=== Section Start ===
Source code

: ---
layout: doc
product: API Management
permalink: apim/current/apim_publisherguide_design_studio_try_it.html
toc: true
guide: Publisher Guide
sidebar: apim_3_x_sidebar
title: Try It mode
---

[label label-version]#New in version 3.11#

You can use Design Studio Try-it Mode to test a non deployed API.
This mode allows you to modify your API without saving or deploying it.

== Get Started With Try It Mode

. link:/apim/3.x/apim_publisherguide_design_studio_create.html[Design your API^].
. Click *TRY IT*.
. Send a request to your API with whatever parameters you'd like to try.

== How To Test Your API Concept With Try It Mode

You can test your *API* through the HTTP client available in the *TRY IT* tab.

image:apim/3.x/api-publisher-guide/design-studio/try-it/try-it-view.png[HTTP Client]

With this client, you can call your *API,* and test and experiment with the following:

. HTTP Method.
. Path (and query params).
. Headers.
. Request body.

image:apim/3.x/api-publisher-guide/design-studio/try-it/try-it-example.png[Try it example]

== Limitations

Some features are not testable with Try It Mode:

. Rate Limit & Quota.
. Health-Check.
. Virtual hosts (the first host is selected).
=== Section End ===
**Task directions:** Repeat all of the data exactly. Include every line.

**Result for this task:**
Source code

: ---
layout: doc
product: API Management
permalink: apim/current/apim_publisherguide_design_studio_try_it.html
toc: true
guide: Publisher Guide
sidebar: apim_3_x_sidebar
title: Try It mode
---

[label label-version]#New in version 3.11#

You can use Design Studio Try-it Mode to test a non deployed API.
This mode allows you to modify your API without saving or deploying it.

== Get Started With Try It Mode

. link:/apim/3.x/apim_publisherguide_design_studio_create.html[Design your API^].
. Click *TRY IT*.
. Send a request to your API with whatever parameters you'd like to try.

== How To Test Your API Concept With Try It Mode

You can test your *API* through the HTTP client available in the *TRY IT* tab.

image:apim/3.x/api-publisher-guide/design-studio/try-it/try-it-view.png[HTTP Client]

With this client, you can call your *API,* and test and experiment with the following:

. HTTP Method.
. Path (and query params).
. Headers.
. Request body.

image:apim/3.x/api-publisher-guide/design-studio/try-it/try-it-example.png[Try it example]

== Limitations

Some features are not testable with Try It Mode:

. Rate Limit & Quota.
. Health-Check.
. Virtual hosts (the first host is selected).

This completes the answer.